Segundo Tatiana, o governo está desconsiderando previsões na legislação ao não apontar as implicações de capacidade dos parques eólicos e os impactos gerados na lagoa. "É papel da secretaria de Meio Ambiente fazer isso previamente, não é para o empreendedor fazer no futuro, após a concessão. Deveria ter sido feito antecipadamente a partir do conhecimento dos técnicos da Secretaria e em diálogo com as universidades", apontou.

"No Brasil não existem outros parques eólicos instalados em lagoas rasas [a Lagoa dos Patos tem profundidade média de três metros, segundo o edital]. Na literatura internacional há uma série de impactos que necessitam ser considerados, o que deveria ser estuado antes de fazer-se a concessão, sobre a pesca e sobre as aves", completou.

A pesquisadora cita uma portaria do Ministério de Minas e Energia e uma normativa da Marinha do Brasil que indicam contradição à promessa do governo do Estado de não haver impactos sobre a pesca na Lagoa. "Existem essas normas que se desconhece por parte da Secretaria, que dizem sim, há área de exclusão de pesca por segurança de navegação. Não há suficiência técnica de planejamento para fazer a concessão que garanta a Lagoa dos Patos para outras atividades econômicas e a sua biodiversidade", diz. "A Lagoa dos Patos tem prioridade máxima de conservação. Isso sequer é considerado no edital", afirma.

Possíveis impactos

Segundo a pesquisadora, desde as instalações dos aerogeradores já poderá haver impactos ambientais na área da Lagoa. "Imagina como é instalar torres enormes, de aço, chumbá-las ao fundo da lagoa para levantar esses parques? Pode tirar a área de reprodução de peixes, mudar a hidrodinâmica da Lagoa, aumentar o material em suspensão", detalha. "Pode matar aves e a lagoa é muito importante como área de migração de aves. Convenções estão sendo ignoradas no edital", completa.

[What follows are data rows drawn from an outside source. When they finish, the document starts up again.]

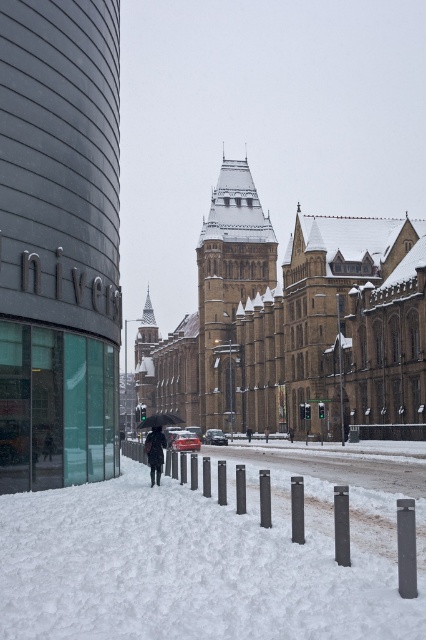
You are standing in the snowy urban scene and want to take a photo of both the white powdery snow at center and the black matte umbrella at center. Which object should you focus on first to ensure both are in sharp focus?

Since the white powdery snow at center is closer to the viewer than the black matte umbrella at center, you should focus on the white powdery snow at center first. This ensures that both objects will be in focus as the umbrella is further away and within the depth of field.

You are a photographer trying to capture the historic building in the background while including both the dark wool coat at center and the black matte umbrella at center in your shot. Which object should you focus on to ensure both are in frame without zooming in or out?

Since the dark wool coat at center occupies less space than the black matte umbrella at center, you should focus on the black matte umbrella at center to ensure both objects are within the frame without needing to adjust the zoom.

You are a delivery person trying to deliver a package to the historic building. You see the white powdery snow at center and the dark wool coat at center. Which object is closer to the ground?

The white powdery snow at center is located below dark wool coat at center, so it is closer to the ground.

O Estado comprometeu-se, no encontro de Madrid sobre as mudanças climáticas, em reduzir em até 50% a redução de gases causadores do efeito estufa até 2030, e em 100% até 2050. A energia eólica tem sido um dos caminhos buscados para ter independência energética de forma limpa, segundo o secretário Viana.

Após a reunião com os vereadores em Pelotas, o Estado deve promover uma audiência pública virtual sobre o tema no próximo dia 21. "Estamos dando a maior transparência possível. Com a abertura do processo e a consulta pública, todas as intervenções serão registradas", disse Viana.

A Câmara de Pelotas pretende realizar, no futuro, uma audiência pública sobre o tema. "Queremos trazer o debate para a Casa, após o dia 21 com o debate ampliado aos pescadores da Z-3, para sanar todas as dúvidas. É um debate estadual, mas muito focado na nossa região", disse o vereador Paulo Coitinho. A reportagem tentou contato com representantes do setor pesqueiro, mas não obteve retorno.